Le Tribunal fédéral indique qu’étant donné que le ressortissant allemand exerçait une activité indépendante, la Directive 75/34/CEE lui est applicable par le renvoi de l’art. 4 Annexe I ALCP. Selon l’art. 2 al. 1 lit. a. de la Directive, il existe un droit de séjour lorsque (1) une activité indépendante a été exercée dans l’État de résidence durant les douze derniers mois au moins, (2) que la personne a séjourné dans cet État de manière ininterrompue pendant une durée minimale de trois ans au total et (3) qu’elle avait atteint l’âge réglementaire de la retraite au moment de l’abandon de son activité. Le Tribunal fédéral note qu’il ne ressort pas de la lettre de cet article que la personne concernée doit avoir commencé à exercer avant d’avoir atteint l’âge réglementaire de la retraite. L’interprétation téléologique de cette norme conduit à la même conclusion. En effet, le but de l’ALCP est de permettre aux ressortissants européens d’exercer une activité lucrative sur tout le territoire de l’UE/AELE ainsi qu’en Suisse en rencontrant aussi peu d’obstacles que possible (art. 1 lit. a, art. 12 ss Annexe I ALCP).

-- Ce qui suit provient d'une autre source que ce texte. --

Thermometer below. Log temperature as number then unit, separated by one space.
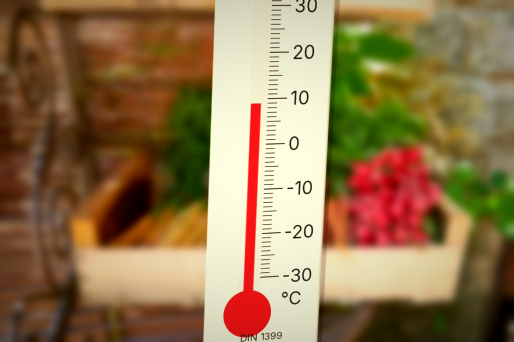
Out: 9 °C
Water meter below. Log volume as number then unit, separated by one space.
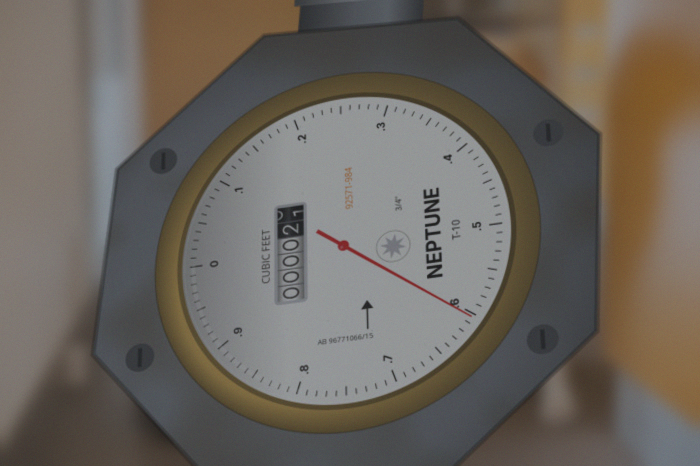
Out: 20.60 ft³
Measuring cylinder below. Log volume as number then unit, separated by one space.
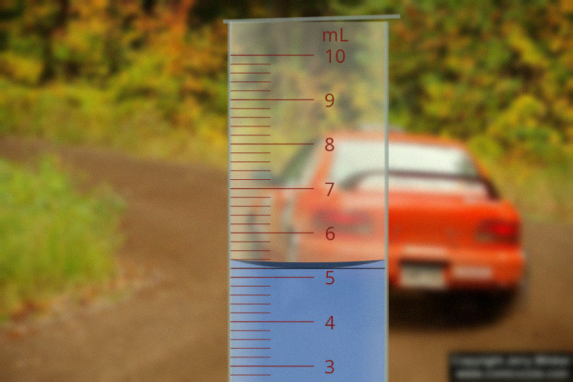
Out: 5.2 mL
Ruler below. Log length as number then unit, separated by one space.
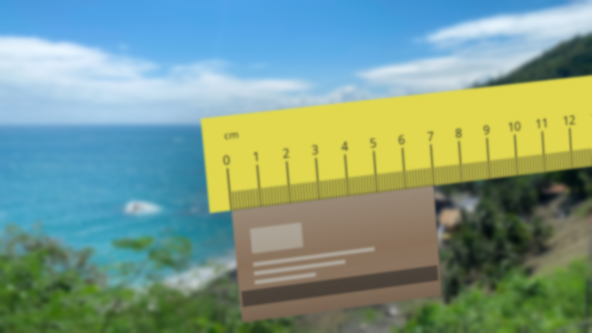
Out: 7 cm
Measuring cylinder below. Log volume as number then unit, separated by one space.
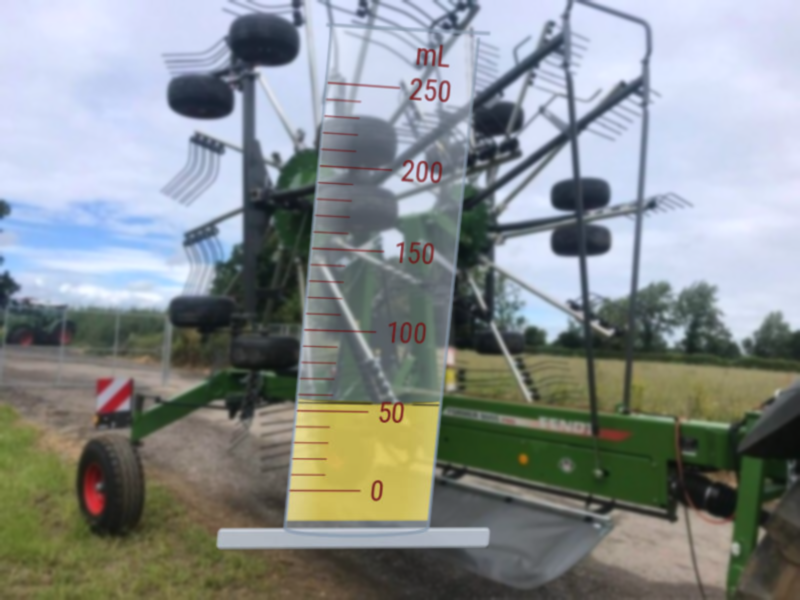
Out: 55 mL
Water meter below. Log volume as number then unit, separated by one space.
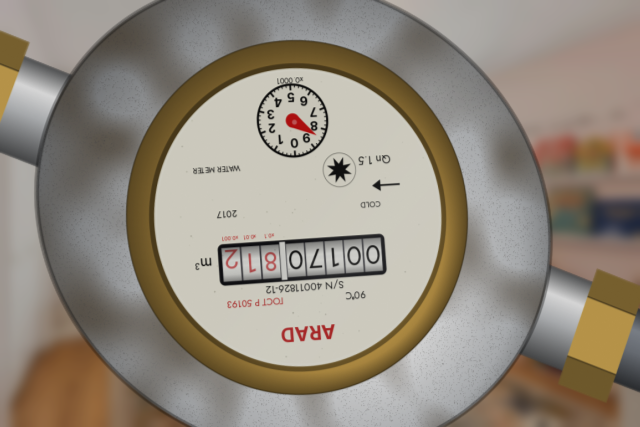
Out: 170.8118 m³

Ainsi, le Tribunal fédéral estime que le ressortissant allemand peut en principe invoquer un droit de séjour au sens de l’art. 4 Annexe I ALCP. Sa prétention effective présuppose toutefois qu’il ait effectivement exercé une activité lucrative indépendante. Or en l’espèce, pour l’année 2012, l’intéressé n’a retiré de son activité de médecin qu’un bénéfice net de CHF 241.-, ce qui indique qu’il n’a peut-être pas réellement poursuivi son activité professionnelle en Suisse. En outre, le Tribunal fédéral relève que le ressortissant pourrait potentiellement bénéficier d’un droit de séjour pour personnes n’exerçant pas d’activité économique en vertu de l’art. 24 al. 1 Annexe I ALCP, pour autant qu’il remplisse les conditions de cette autorisation, en particulier qu’il dispose de moyens financiers suffisants. Il précise qu’il reviendra à l’instance précédente d’éclaircir ces questions.

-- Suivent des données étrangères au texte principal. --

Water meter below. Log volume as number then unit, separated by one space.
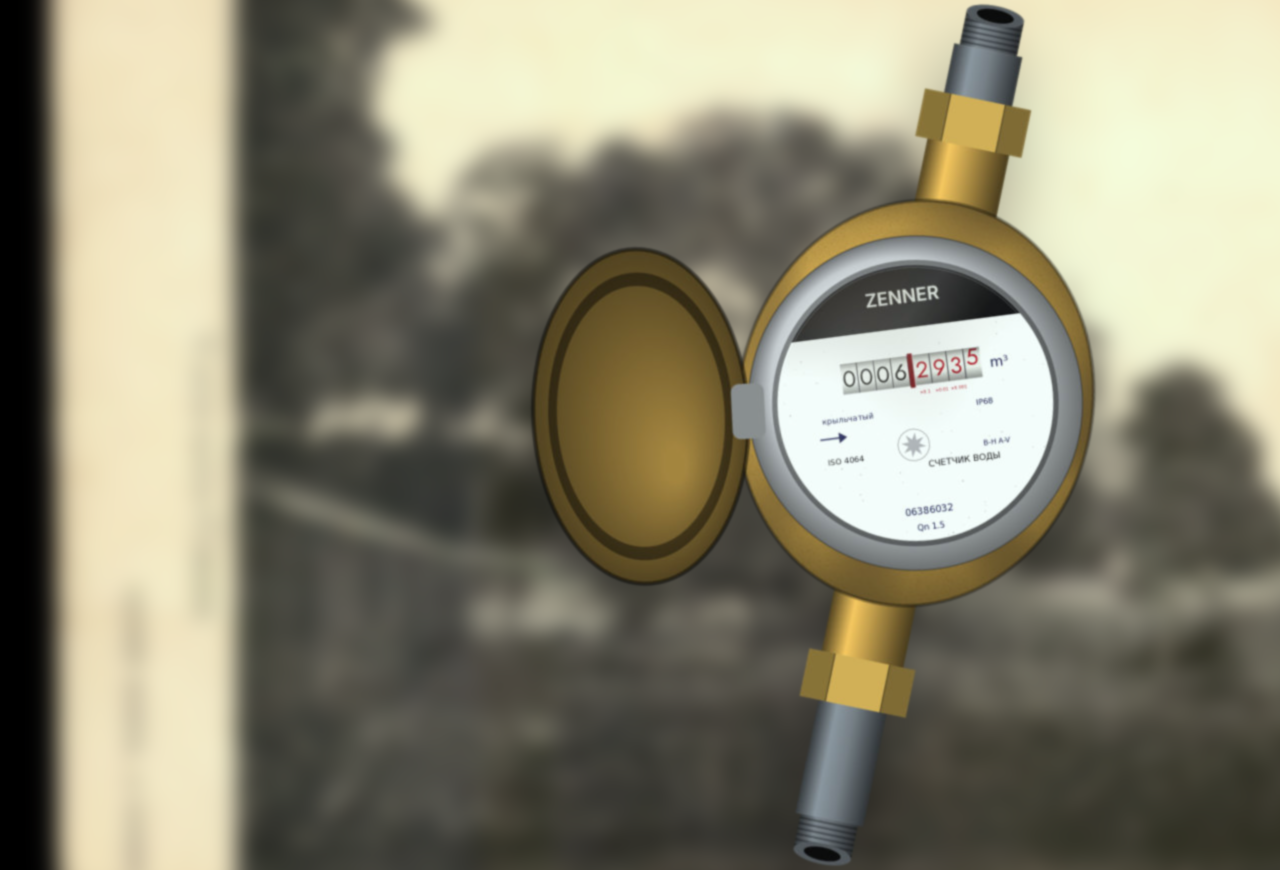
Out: 6.2935 m³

Finalement, le  Tribunal fédéral examine si les conditions d’une restriction des potentielles prétentions du défendeur selon l’ALCP, telles que définies à l’art. 5 Annexe I ALCP, sont remplies. Cette disposition exige une mise en danger suffisamment grave et actuelle de l’ordre public par la personne étrangère concernée. Ainsi, dans le cadre d’une condamnation pénale passée, c’est le risque de récidive qui est décisif. En l’espèce, bien que le défendeur ait une certaine carrière criminelle derrière lui (il avait déjà commis plusieurs infractions en Allemagne une quinzaine d’années auparavant), le Tribunal fédéral considère qu’il ne représente pas actuellement une menace concrète pour l’ordre public, compte tenu du retrait de son autorisation d’exercer en tant que médecin – qui avait facilité, sinon permis son comportement criminel – et de son âge désormais avancé.

Le Tribunal fédéral conclut que les conditions pour une restriction des droits de libre circulation de l’intéressé, telles qu’énoncées à l’art. 5 Annexe I ALCP, ne sont pas remplies. Partant, dans l’hypothèse où le défendeur pourrait tirer de l’ALCP un droit de séjour, son renvoi de Suisse violerait cet accord.

Par conséquent, le Tribunal fédéral admet partiellement le recours du SEM, qui succombe pour l’essentiel, et renvoie la cause à l’instance précédente.